Perhaps the most startling scene in a show full of startled people is the one where the humans confront the demon. Vartika's face, on listening to the prime suspect remorselessly describe his actions, is a revelation of sorts. It depicts the tortured restraint of a hunter who is expected to internalize the wild blood-thirst of the hunted only to retain a domesticated outlook once the chase is over. She wants to kill him, but she cannot, despite using revenge as a basic driving force of the mission. The least she wants to do, then, is understand him. To know why he did what he did. Why use an iron rod? Why pull out her intestines? The filmmakers cannot afford her an answer, though – she occupies a black-and-white world, one where capture is success and escape is failure, and one in which she is too busy proving herself to mull over the psychology of madness. But the makers want us to know their take on this. They want us to recognize their voice in what is otherwise a rational, episodic interpretation of an irrational chapter.

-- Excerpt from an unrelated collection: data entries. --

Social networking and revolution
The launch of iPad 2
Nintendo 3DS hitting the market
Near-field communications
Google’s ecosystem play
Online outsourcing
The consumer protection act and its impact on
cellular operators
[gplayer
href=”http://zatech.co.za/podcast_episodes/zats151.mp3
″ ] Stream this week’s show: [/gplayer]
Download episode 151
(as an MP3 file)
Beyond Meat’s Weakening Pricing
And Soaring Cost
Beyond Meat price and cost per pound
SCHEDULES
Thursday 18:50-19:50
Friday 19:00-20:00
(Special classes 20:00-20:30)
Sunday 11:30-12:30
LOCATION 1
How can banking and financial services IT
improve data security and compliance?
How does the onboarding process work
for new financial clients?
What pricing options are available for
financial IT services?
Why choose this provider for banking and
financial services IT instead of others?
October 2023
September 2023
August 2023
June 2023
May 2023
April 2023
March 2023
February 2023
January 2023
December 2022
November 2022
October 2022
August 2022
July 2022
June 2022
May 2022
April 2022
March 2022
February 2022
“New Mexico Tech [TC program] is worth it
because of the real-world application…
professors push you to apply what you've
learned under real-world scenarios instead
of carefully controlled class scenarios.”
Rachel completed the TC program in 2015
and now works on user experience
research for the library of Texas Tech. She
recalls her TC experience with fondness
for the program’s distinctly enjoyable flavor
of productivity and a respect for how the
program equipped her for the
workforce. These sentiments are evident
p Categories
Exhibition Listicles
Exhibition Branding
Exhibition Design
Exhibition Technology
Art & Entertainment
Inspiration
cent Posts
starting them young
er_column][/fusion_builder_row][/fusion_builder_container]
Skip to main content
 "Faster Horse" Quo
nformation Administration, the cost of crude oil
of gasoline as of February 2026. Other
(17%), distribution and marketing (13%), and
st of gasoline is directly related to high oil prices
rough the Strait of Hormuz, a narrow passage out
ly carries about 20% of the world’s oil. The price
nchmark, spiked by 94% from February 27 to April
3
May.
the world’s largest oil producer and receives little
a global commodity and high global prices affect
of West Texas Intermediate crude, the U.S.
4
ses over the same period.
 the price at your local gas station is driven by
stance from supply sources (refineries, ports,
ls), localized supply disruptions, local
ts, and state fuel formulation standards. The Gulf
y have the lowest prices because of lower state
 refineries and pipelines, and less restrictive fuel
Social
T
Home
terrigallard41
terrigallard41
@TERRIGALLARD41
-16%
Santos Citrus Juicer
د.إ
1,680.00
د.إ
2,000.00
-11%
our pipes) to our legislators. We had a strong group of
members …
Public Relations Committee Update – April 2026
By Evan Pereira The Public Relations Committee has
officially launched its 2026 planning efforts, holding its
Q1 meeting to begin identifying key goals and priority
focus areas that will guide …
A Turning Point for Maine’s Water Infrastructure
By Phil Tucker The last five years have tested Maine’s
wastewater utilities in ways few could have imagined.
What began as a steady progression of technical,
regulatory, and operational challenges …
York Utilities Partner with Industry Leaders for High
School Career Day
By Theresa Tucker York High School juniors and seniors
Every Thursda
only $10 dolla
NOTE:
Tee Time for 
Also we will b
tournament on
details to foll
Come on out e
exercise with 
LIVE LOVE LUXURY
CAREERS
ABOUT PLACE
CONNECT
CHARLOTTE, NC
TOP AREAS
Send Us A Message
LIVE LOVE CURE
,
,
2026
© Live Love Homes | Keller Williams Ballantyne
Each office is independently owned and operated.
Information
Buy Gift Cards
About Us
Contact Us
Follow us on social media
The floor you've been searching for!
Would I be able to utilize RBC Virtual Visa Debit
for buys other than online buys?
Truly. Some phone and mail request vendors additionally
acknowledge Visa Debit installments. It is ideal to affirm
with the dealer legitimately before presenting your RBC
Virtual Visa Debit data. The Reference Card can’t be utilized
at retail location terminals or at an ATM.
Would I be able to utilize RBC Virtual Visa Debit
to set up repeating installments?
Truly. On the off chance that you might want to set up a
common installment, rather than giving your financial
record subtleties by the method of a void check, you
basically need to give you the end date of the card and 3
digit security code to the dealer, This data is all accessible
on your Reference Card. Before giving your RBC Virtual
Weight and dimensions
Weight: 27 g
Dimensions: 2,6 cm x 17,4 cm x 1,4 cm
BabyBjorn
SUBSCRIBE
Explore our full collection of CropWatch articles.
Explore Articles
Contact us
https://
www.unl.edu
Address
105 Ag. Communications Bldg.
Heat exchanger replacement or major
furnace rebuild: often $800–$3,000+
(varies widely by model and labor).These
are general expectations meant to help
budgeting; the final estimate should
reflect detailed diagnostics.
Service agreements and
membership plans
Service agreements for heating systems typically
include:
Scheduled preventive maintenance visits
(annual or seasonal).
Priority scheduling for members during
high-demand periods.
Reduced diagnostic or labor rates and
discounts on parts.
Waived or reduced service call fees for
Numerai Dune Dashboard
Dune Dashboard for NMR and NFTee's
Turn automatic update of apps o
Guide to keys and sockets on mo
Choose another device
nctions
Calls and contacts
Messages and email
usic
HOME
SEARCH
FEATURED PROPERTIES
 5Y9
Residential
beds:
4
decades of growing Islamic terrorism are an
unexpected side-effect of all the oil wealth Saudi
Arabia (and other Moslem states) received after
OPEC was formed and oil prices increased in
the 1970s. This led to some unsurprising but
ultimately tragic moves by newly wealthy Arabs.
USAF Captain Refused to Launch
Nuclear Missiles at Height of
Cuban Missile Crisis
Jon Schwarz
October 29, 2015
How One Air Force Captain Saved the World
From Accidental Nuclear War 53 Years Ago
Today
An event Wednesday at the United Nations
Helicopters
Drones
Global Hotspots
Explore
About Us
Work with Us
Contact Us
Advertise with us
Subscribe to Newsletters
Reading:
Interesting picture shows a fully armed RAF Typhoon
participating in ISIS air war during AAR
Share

And so we hear them speak through Sudhir Kumar (Gopal Datt), one of Vartika's trusted subordinates, on a road trip to Rajasthan in search of a suspect. Like most seniors inclined to dispense unwarranted wisdom to their driver, Kumar explains how simple economics is responsible for such crimes. The gap between the rich and poor, the population, the lack of sex education, freely available porn – the man is unusually perceptive for someone in his position. When asked how he knows so much, Sudhir Kumar casually replies that the frequent drives home every month give him plenty of time to think. And introspect. And perhaps, read or write. Far more than his world-literate DSP, even. He may as well have been posting a Facebook status. It's these drives between uneasy destinations – these tiny infusions of well-informed opinion into what is essentially dramatic long-read reportage – that make Delhi Crime one hell of a ride. And one ride of hell. One where there is little to distinguish the investigation from the manhunt. And the procedure from the police. After all, if a crime exposes the wounds of civilization, it's the inquiry that reveals the scars of its keepers.